Paying it forward: Sharing invaluable lessons

Over the course of their experience in STEM Leaders, Jackelin, Maria and Marissa have all gained invaluable experience that, as an integral part of their second year in the program, they now share with their own STEM mentees. The value of these lessons learned become clear when asked what advice they would give new students.

“Never turn down an opportunity that you might regret!” advises Jackelin, who has learned not to let a lack of confidence stop her from stepping up.
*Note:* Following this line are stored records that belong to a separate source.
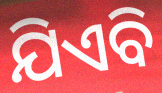
ଯିଏବିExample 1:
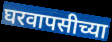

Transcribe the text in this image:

घरवापसीच्या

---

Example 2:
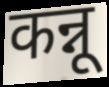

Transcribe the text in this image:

कन्नू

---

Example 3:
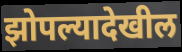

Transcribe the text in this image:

झोपल्यादेखील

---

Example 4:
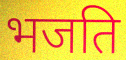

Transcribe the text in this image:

भजति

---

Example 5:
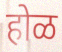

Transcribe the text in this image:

होळ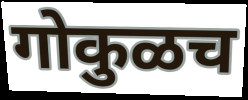
गोकुळच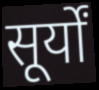
सूर्योंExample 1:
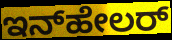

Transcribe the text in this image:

ಇನ್‌ಹೇಲರ್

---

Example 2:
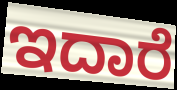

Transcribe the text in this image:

ಇದಾರೆ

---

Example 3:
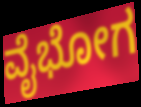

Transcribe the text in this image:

ವೈಭೋಗ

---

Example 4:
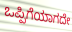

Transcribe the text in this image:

ಒಪ್ಪಿಗೆಯಾಗದೇ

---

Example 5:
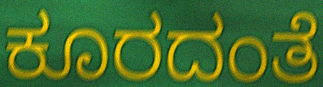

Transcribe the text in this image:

ಕೂರದಂತೆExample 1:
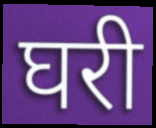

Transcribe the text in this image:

घरी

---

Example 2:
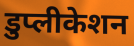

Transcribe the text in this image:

डुप्लीकेशन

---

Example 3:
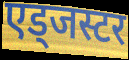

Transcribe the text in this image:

एड्जस्टर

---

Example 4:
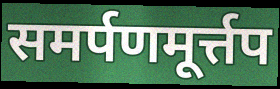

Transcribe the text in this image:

समर्पणमूर्त्तप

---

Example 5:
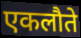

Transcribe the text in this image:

एकलौते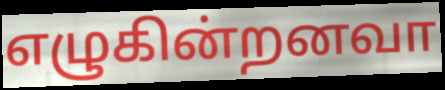
எழுகின்றனவாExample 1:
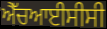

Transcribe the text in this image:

ਐੱਚਆਈਸੀਸੀ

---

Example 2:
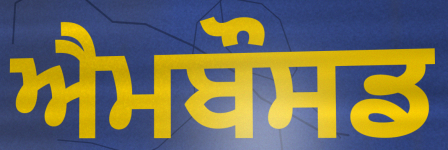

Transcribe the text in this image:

ਐਮਬੌਸਡ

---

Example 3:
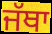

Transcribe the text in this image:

ਜੱਥਾ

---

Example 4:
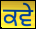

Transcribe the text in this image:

ਕਵੇ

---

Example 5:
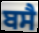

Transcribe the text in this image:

ਬਸੈ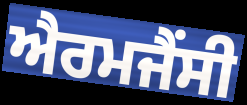
ਐਰਮਜੈਂਸੀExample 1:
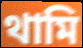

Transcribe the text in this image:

থামি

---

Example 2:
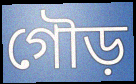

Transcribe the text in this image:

গৌড়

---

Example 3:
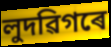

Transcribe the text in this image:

লুদৱিগৰে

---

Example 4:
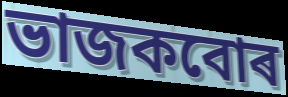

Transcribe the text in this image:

ভাজকবোৰ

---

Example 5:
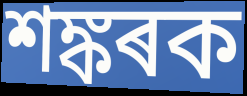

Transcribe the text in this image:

শঙ্কৰক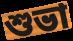
শুভা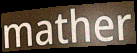
matherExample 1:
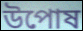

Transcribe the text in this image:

উপোষ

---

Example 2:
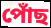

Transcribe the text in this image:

পোঁছ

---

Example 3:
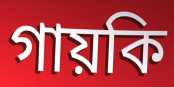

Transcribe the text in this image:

গায়কি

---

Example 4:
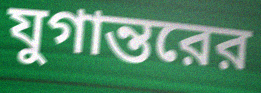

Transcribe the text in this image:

যুগান্তরের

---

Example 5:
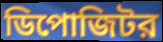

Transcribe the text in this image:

ডিপোজিটর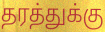
தரத்துக்கு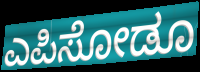
ಎಪಿಸೋಡೂ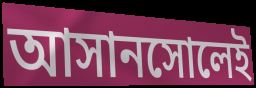
আসানসোলেই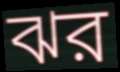
ঝর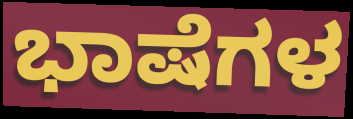
ಭಾಷೆಗಳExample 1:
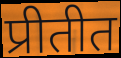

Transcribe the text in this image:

प्रीतीत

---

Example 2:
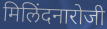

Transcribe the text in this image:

मिलिंदनारोजी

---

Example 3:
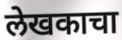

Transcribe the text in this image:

लेखकाचा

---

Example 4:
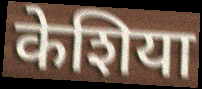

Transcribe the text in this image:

केशिया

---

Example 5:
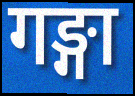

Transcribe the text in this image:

गङ्गा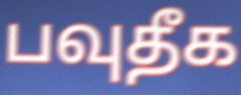
பவுதீக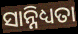
ସାନ୍ନିଧ୍ୟତା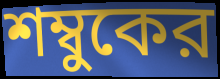
শম্বুকের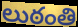
లుఠంతిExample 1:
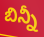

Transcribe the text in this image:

బిన్నీ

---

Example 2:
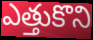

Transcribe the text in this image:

ఎత్తుకొని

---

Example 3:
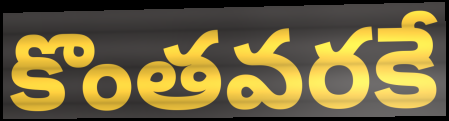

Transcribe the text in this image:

కొంతవరకే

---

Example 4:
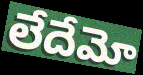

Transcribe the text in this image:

లేదేమో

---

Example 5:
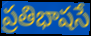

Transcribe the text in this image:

ప్రతిభాషసే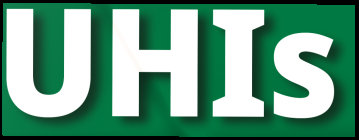
UHIs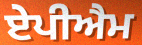
ਏਪੀਐਮ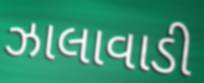
ઝાલાવાડી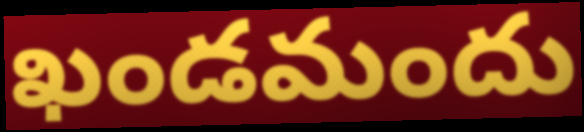
ఖండమందుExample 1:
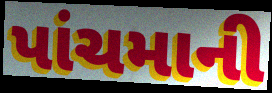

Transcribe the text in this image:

પાંચમાની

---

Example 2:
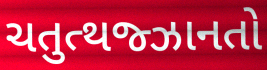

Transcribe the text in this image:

ચતુત્થજ્ઝાનતો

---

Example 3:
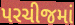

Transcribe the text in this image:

પરચીજમાં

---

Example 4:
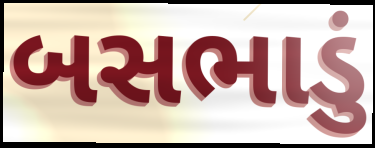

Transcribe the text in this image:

બસભાડું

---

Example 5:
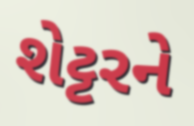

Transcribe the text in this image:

શેટ્ટરને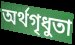
অর্থগৃধুতা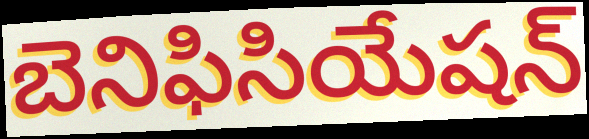
బెనిఫిసియేషన్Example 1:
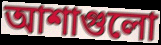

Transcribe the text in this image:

“Definitely apply and be open to opportunities when you are here,” says Ido, who in addition to the STEM Leaders program participates in four student clubs and volunteers for American Red Cross blood donation drives.

“Don’t hold back and don’t be afraid to try something new!” says Maria, who has gained strength and poise by overcoming so many obstacles in her path, both on her own and with the help of others.

“Be shameless!” offers Marissa, who has learned that it pays off to be assertive and never hesitate to ask questions until you are satisfied with the answer.

So does the OSU Stem Leaders Program work? Based on the stories and lessons learned from these student interviews, it certainly seems like the answer is an emphatic Yes! Further funding to expand the program and reach more students would increase student success among underrepresented students in STEM fields.

The OSU STEM Leaders program is funded by the National Science Foundation and generous contributions from alumni and friends of the Colleges of Science, Agricultural Sciences, and Engineering as well as the OSU Research Office.